Price’s accusation was all the more devastating because he had spent much effort building up Rudi’s public image. Price was a master at manipulating the media; a showman at heart, he always saw to it that whatever he did made the headlines. His penchant for being in the news backfired on him in 1932, when he traveled to the Hartz Mountains in Germany to test a 15th-century magic spell that was said to be able to transform a goat into a handsome young man. The test failed, and Price was widely ridiculed for attempting it. The same year found him undertaking another farcical investigation, of a supposed talking mongoose in Cashen’s Gap on the Isle of Man.

At the same time that his public image was suffering, Price’s “exposure” of Rudi Schneider made points for him in academia. Having been rebuffed for years in his efforts to affi liate his laboratory with psychical research organizations (he approached the SPR repeatedly, and in 1929 was turned down by the Institut Metapsychique International [IMI]), in 1933 he offered his library to the University of London.
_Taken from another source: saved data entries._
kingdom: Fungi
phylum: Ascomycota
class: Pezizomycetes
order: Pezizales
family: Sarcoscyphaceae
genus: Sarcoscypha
The offer was accepted “in principle,” and a University Council for Psychical Investigation was set up in 1934. At the end of 1937, the university provided office space for the council and made room for Price’s books and laboratory equipment. (Earlier that year, Price had received official notifi cation that Hitler’s Third Reich respected psychical research as a science, and he had been offered a position at the University of Bonn.) Price also founded the National Film Library of the British Film Institute, with a donation of rare films in 1935, and was its chairman until 1941.
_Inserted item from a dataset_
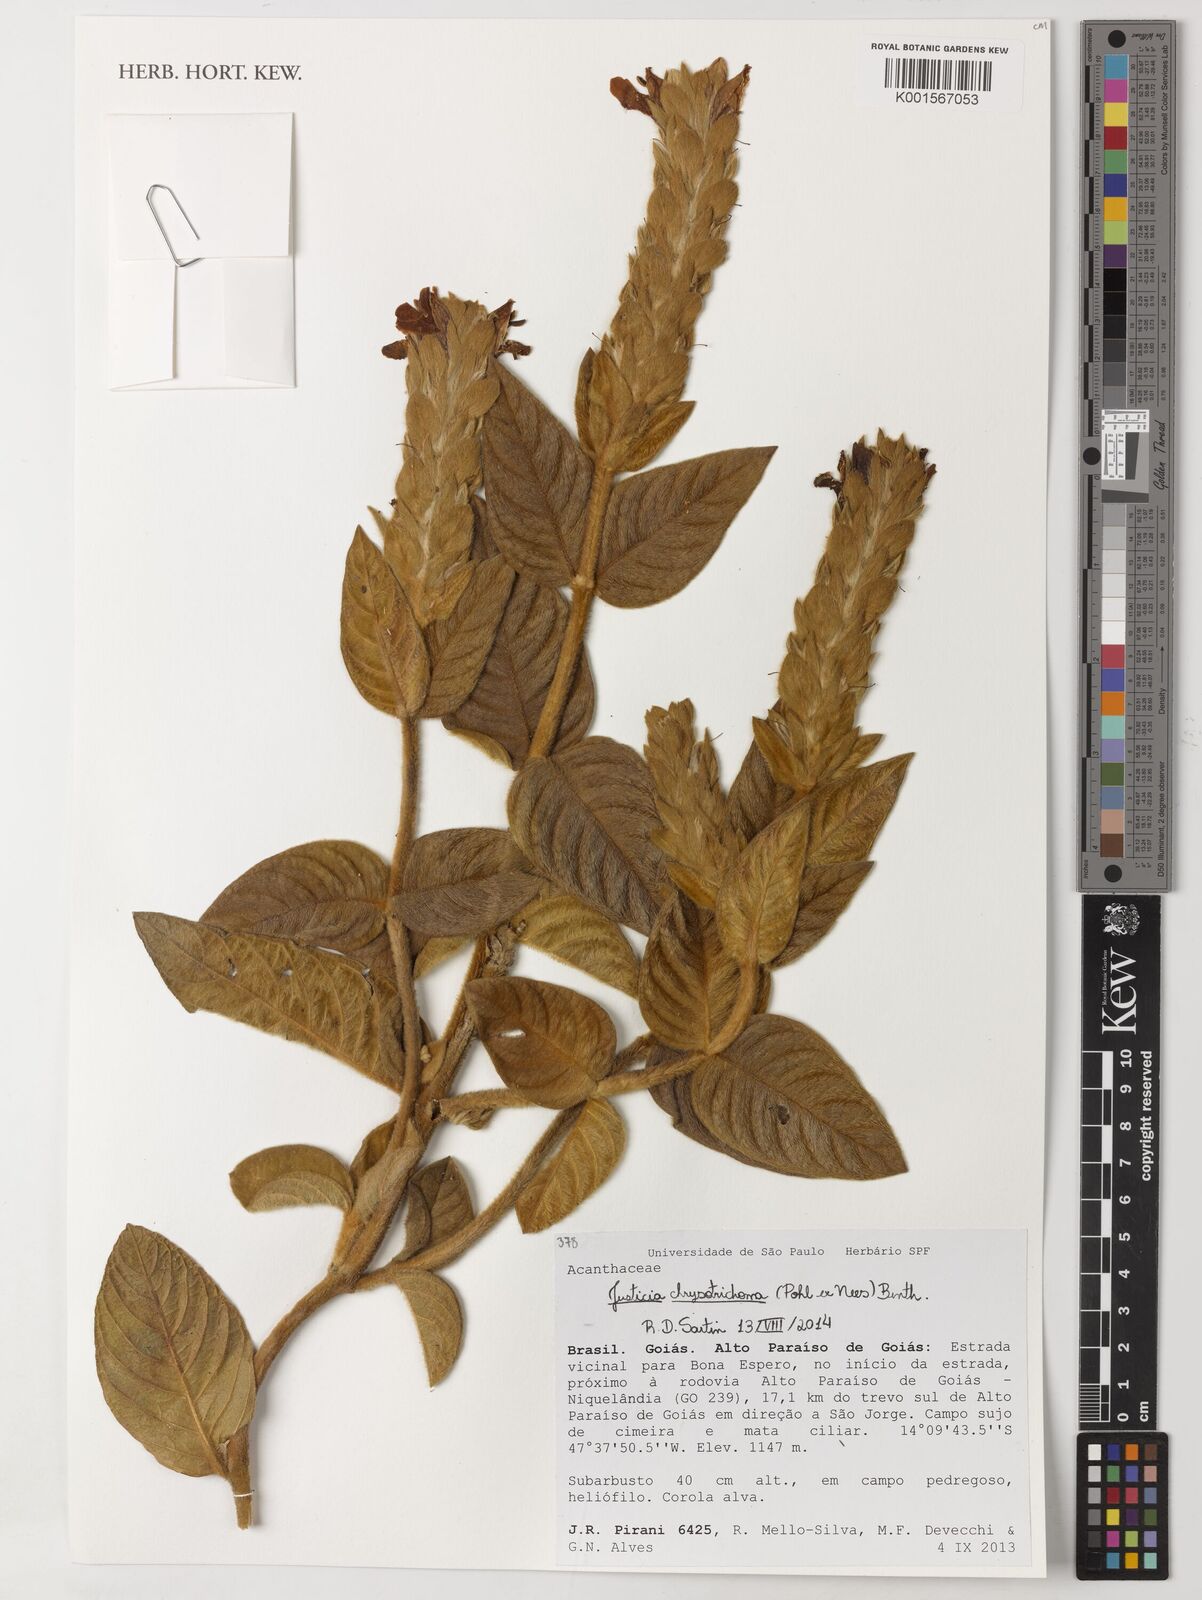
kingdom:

Price is best known outside of psychical research for his investigation of the haunted Borley Rectory, which began in 1929 and continued until 1947, when the building was torn down. Price reported his research in two popular books, The Most Haunted House in England: Ten Years’ Investigation of Borley Rectory (1940) and The End of Borley Rectory (1946). Suspicions that not all phenomena were genuine were entertained at least from the early 1930s. However, the scope of the charges— and their substance—was not made public until after Price’s death, in a book jointly written by Eric Dingwall, K.M. Goldney and Trevor Hall (1956). The writers take the extreme position that there was nothing at all paranormal about the disturbances; however, given the rest of Price’s life, the idea that he helped them out is not at all implausible.

Price suffered a heart attack at home in Pulborough on March 29, 1948, and died almost instantly. He was 67.

Although Price boasted that his library contained some 20,000 volumes, when it was assessed by the University of London after his death, it was found to contain only about half that number. It is now housed at the University of London as the Harry Price Library of Magical Literature. Price’s numerous books include, in addition to the ones previously mentioned, Revelations of a Spirit Medium (with Eric Dingwall, 1922), Cold Light on Spiritualistic Phenomena (1922), Stella C. (1925), Rudi Schneider (1930), Regurgitation and The Duncan Mediumship (1931), An Account of Some Further Experiments with Rudi Schneider (1933), Leaves from a Psychist’s Case Book (1933), A Report on Two Experimental Fire-Walks (1936), Confessions of a Ghost Hunter (1936), The Haunting of Cashen’s Gap (with R.S. Lambert, 1936), Fifty Years of Psychical Research (1939) and Poltergeist Over England (1945).

In 1945 Price and novelist Upton Sinclair coauthored a screenplay, “Hauntings,” based on the Borley disturbances. Also to Price’s credit is a motion picture called Psychical Research (1941) and a contribution on “Faith and Fire-Walking” to the Encyclopedia Britannica (1936).

FURTHER READING:

  • Dingwall, Eric, K. M. Goldney, and Trevor Hall. The Haunting of Borley Rectory. London: Duckworth, 1956.
  • Gregory, A. The Strange Case of Rudi Schneider. Metuchen, N.J.: Scarecrow Press, 1985.
  • Hall, Trevor. Search for Harry Price. London: Duckworth, 1978.
  • Inglis, Brian. Science and Parascience: A History of the Paranormal, 1914–1939. London: Hodder and Stoughton, 1984.
  • Price, Harry. Search for Truth: My Life for Psychical Research. London: Pall Mall, 1942.
  • Tabori, Paul. Harry Price: The Biography of a Ghost Hunter. London: Atheneum, 1950.